- Work instruction:
Reprint the whole of the data exactly.

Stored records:
****************************************
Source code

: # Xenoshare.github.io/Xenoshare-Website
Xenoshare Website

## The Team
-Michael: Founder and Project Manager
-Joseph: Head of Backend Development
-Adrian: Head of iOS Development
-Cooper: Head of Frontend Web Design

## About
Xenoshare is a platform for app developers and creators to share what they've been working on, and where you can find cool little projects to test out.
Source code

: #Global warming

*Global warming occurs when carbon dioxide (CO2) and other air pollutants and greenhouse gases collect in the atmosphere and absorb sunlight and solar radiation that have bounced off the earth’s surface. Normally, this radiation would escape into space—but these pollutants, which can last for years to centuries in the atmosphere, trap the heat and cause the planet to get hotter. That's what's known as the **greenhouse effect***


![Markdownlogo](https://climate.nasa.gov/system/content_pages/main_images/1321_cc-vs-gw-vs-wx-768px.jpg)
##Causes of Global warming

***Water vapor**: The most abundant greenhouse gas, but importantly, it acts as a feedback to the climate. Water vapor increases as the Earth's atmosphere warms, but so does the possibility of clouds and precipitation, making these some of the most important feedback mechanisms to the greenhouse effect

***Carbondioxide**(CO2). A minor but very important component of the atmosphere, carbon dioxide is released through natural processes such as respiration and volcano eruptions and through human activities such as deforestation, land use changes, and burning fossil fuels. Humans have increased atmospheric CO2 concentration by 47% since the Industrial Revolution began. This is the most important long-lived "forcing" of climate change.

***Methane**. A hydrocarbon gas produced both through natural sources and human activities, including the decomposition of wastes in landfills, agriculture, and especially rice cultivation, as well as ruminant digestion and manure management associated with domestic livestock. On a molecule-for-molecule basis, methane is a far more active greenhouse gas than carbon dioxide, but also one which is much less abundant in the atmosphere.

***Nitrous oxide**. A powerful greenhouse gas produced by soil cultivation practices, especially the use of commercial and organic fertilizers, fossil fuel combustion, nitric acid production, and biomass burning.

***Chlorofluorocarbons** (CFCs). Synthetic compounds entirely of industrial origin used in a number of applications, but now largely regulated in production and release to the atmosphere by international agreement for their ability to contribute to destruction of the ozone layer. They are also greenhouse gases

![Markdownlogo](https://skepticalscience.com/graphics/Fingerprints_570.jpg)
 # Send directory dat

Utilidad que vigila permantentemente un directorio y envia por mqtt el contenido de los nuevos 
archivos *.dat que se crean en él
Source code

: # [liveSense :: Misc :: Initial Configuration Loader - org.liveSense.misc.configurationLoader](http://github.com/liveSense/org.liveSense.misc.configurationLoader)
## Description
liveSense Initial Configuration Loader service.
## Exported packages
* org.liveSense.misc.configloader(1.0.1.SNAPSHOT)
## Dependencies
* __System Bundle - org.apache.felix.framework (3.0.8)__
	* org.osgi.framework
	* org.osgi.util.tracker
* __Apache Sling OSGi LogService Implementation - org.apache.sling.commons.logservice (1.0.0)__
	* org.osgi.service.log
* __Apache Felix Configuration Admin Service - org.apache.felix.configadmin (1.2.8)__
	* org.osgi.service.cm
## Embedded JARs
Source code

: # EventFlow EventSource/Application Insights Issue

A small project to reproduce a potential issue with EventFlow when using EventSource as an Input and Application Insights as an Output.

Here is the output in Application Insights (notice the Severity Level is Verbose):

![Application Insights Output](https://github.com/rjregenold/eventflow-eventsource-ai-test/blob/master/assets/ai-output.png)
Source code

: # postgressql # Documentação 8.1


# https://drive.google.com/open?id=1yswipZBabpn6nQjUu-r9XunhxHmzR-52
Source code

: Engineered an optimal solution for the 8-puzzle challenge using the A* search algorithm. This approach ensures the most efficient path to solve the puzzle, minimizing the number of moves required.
****************************************
- Response to this exercise:
Source code

: # Xenoshare.github.io/Xenoshare-Website
Xenoshare Website

## The Team
-Michael: Founder and Project Manager
-Joseph: Head of Backend Development
-Adrian: Head of iOS Development
-Cooper: Head of Frontend Web Design

## About
Xenoshare is a platform for app developers and creators to share what they've been working on, and where you can find cool little projects to test out.
Source code

: #Global warming

*Global warming occurs when carbon dioxide (CO2) and other air pollutants and greenhouse gases collect in the atmosphere and absorb sunlight and solar radiation that have bounced off the earth’s surface. Normally, this radiation would escape into space—but these pollutants, which can last for years to centuries in the atmosphere, trap the heat and cause the planet to get hotter. That's what's known as the **greenhouse effect***


![Markdownlogo](https://climate.nasa.gov/system/content_pages/main_images/1321_cc-vs-gw-vs-wx-768px.jpg)
##Causes of Global warming

***Water vapor**: The most abundant greenhouse gas, but importantly, it acts as a feedback to the climate. Water vapor increases as the Earth's atmosphere warms, but so does the possibility of clouds and precipitation, making these some of the most important feedback mechanisms to the greenhouse effect

***Carbondioxide**(CO2). A minor but very important component of the atmosphere, carbon dioxide is released through natural processes such as respiration and volcano eruptions and through human activities such as deforestation, land use changes, and burning fossil fuels. Humans have increased atmospheric CO2 concentration by 47% since the Industrial Revolution began. This is the most important long-lived "forcing" of climate change.

***Methane**. A hydrocarbon gas produced both through natural sources and human activities, including the decomposition of wastes in landfills, agriculture, and especially rice cultivation, as well as ruminant digestion and manure management associated with domestic livestock. On a molecule-for-molecule basis, methane is a far more active greenhouse gas than carbon dioxide, but also one which is much less abundant in the atmosphere.

***Nitrous oxide**. A powerful greenhouse gas produced by soil cultivation practices, especially the use of commercial and organic fertilizers, fossil fuel combustion, nitric acid production, and biomass burning.

***Chlorofluorocarbons** (CFCs). Synthetic compounds entirely of industrial origin used in a number of applications, but now largely regulated in production and release to the atmosphere by international agreement for their ability to contribute to destruction of the ozone layer. They are also greenhouse gases

![Markdownlogo](https://skepticalscience.com/graphics/Fingerprints_570.jpg)
 # Send directory dat

Utilidad que vigila permantentemente un directorio y envia por mqtt el contenido de los nuevos 
archivos *.dat que se crean en él
Source code

: # [liveSense :: Misc :: Initial Configuration Loader - org.liveSense.misc.configurationLoader](http://github.com/liveSense/org.liveSense.misc.configurationLoader)
## Description
liveSense Initial Configuration Loader service.
## Exported packages
* org.liveSense.misc.configloader(1.0.1.SNAPSHOT)
## Dependencies
* __System Bundle - org.apache.felix.framework (3.0.8)__
	* org.osgi.framework
	* org.osgi.util.tracker
* __Apache Sling OSGi LogService Implementation - org.apache.sling.commons.logservice (1.0.0)__
	* org.osgi.service.log
* __Apache Felix Configuration Admin Service - org.apache.felix.configadmin (1.2.8)__
	* org.osgi.service.cm
## Embedded JARs
Source code

: # EventFlow EventSource/Application Insights Issue

A small project to reproduce a potential issue with EventFlow when using EventSource as an Input and Application Insights as an Output.

Here is the output in Application Insights (notice the Severity Level is Verbose):

![Application Insights Output](https://github.com/rjregenold/eventflow-eventsource-ai-test/blob/master/assets/ai-output.png)
Source code

: # postgressql # Documentação 8.1


# https://drive.google.com/open?id=1yswipZBabpn6nQjUu-r9XunhxHmzR-52
Source code

: Engineered an optimal solution for the 8-puzzle challenge using the A* search algorithm. This approach ensures the most efficient path to solve the puzzle, minimizing the number of moves required.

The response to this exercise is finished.